J’ai dû me faire violence pour regarder  jusqu’au bout l’émission « C dans l’air » du 31 décembre dernier, consacrée à « l’astrologie et la crise » (en podcast : http://www.rss-one.com/reader-1937-C-dans-lair---France-5). En effet, assister à ce type de spectacle s’apparente plus à une épreuve qu’à un divertissement, tant notre science s’y trouve systématiquement malmenée. Comme de juste, il n’y a pas eu exception à la règle : l’émission était la copie conforme de tant d’autres sur le même sujet, avec pour but manifeste de discréditer l’astrologie et ceux qui la pratiquent.

On réunit pour cela différents personnages aux rôles bien définis (par la production, cela va sans dire) selon un scénario immuable : l’astrologue est jeté en pâture au scientifique de service qui vient doctement rappeler aux téléspectateurs que l’astrologie doit être considérée au mieux comme un divertissement,  au pire comme un danger car ceux qui s’y adonnent prennent le risque d’y perdre la raison.

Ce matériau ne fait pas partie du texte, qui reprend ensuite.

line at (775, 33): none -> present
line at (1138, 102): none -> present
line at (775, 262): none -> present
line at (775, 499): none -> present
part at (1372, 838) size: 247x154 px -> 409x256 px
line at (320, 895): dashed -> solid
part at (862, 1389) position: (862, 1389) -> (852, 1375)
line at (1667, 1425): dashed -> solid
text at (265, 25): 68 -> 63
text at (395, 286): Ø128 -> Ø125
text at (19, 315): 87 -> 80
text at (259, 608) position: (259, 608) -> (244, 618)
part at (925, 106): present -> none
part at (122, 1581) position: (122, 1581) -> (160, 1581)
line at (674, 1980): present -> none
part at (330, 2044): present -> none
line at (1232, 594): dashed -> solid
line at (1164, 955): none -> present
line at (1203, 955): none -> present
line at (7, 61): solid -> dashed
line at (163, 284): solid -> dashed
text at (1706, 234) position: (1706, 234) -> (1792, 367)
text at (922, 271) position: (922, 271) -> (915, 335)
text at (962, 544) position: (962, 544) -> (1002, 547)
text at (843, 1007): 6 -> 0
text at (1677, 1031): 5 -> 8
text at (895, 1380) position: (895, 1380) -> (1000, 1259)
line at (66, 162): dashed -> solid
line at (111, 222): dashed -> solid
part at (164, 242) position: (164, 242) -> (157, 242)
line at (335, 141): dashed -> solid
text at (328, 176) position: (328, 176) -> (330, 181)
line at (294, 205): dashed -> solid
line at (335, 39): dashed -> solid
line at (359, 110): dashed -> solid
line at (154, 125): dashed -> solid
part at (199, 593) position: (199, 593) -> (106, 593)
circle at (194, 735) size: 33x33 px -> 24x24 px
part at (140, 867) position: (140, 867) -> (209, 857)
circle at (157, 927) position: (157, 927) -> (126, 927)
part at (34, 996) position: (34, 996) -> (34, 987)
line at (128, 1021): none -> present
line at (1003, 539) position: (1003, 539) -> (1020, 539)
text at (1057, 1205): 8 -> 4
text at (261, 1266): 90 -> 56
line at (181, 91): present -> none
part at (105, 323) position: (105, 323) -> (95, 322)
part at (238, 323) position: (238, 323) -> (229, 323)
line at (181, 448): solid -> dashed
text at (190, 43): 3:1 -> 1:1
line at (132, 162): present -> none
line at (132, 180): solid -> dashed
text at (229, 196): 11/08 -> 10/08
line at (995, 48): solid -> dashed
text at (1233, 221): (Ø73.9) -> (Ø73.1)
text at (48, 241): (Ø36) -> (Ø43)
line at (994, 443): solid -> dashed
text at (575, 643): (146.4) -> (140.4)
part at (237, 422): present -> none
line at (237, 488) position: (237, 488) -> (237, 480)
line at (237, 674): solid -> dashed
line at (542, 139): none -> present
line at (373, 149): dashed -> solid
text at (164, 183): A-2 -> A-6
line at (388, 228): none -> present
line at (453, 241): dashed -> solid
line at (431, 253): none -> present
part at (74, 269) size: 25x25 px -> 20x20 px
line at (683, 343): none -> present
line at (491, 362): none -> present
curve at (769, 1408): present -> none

En cette soirée de Saint Sylvestre étaient donc invitées deux astrologues médiatiques, Christine Haas et Anne Vilano, chacune en charge de l’horoscope sur une grande chaîne radiophonique, un rationaliste à la dent dure, Alain Cirou, rédacteur en chef de la revue Ciel et Espace, et un écrivain, Bernard Baudoin, visiblement là pour jouer le rôle de M. Loyal et que l’on n’a guère entendu. Même si nos consœurs ne s’en sont pas trop mal sorties — elle paraissent  rodées à ce genre d’exercice —, c’est l’astrologie qui s’en sort nettement moins bien : une fois de plus, nous constatons que les médias entretiennent délibérément l’amalgame entre, d’une part, l’astrologie et la voyance, et, d’autre part, l’astrologie et les horoscopes.

 

Comme dans toutes les émissions du genre, on a montré un centre « astro » au chiffre d’affaires astronomique, en réalité un centre d’appels où officient des « voyant(e)s », souvent travailleurs précaires qui passent sans état d’âme de la messagerie rose à l’astro-voyance. Voila sur quoi se fonde l’affirmation selon laquelle l’astrologie en France représente un chiffre d’affaires annuel d’un milliard €, tandis que des dizaines de milliers « d’astrologues » se partageraient le gâteau de la crédulité publique. Bien entendu, la science d’Uranie est totalement absente de ce business auquel les astrologues authentiques ne sont de toute façon pas conviés. Nous sommes bien placés pour savoir que la réalité est tout autre : nous sommes 200 ou 300 en France à tenter de vivre de la consultation et de l’enseignement astrologiques.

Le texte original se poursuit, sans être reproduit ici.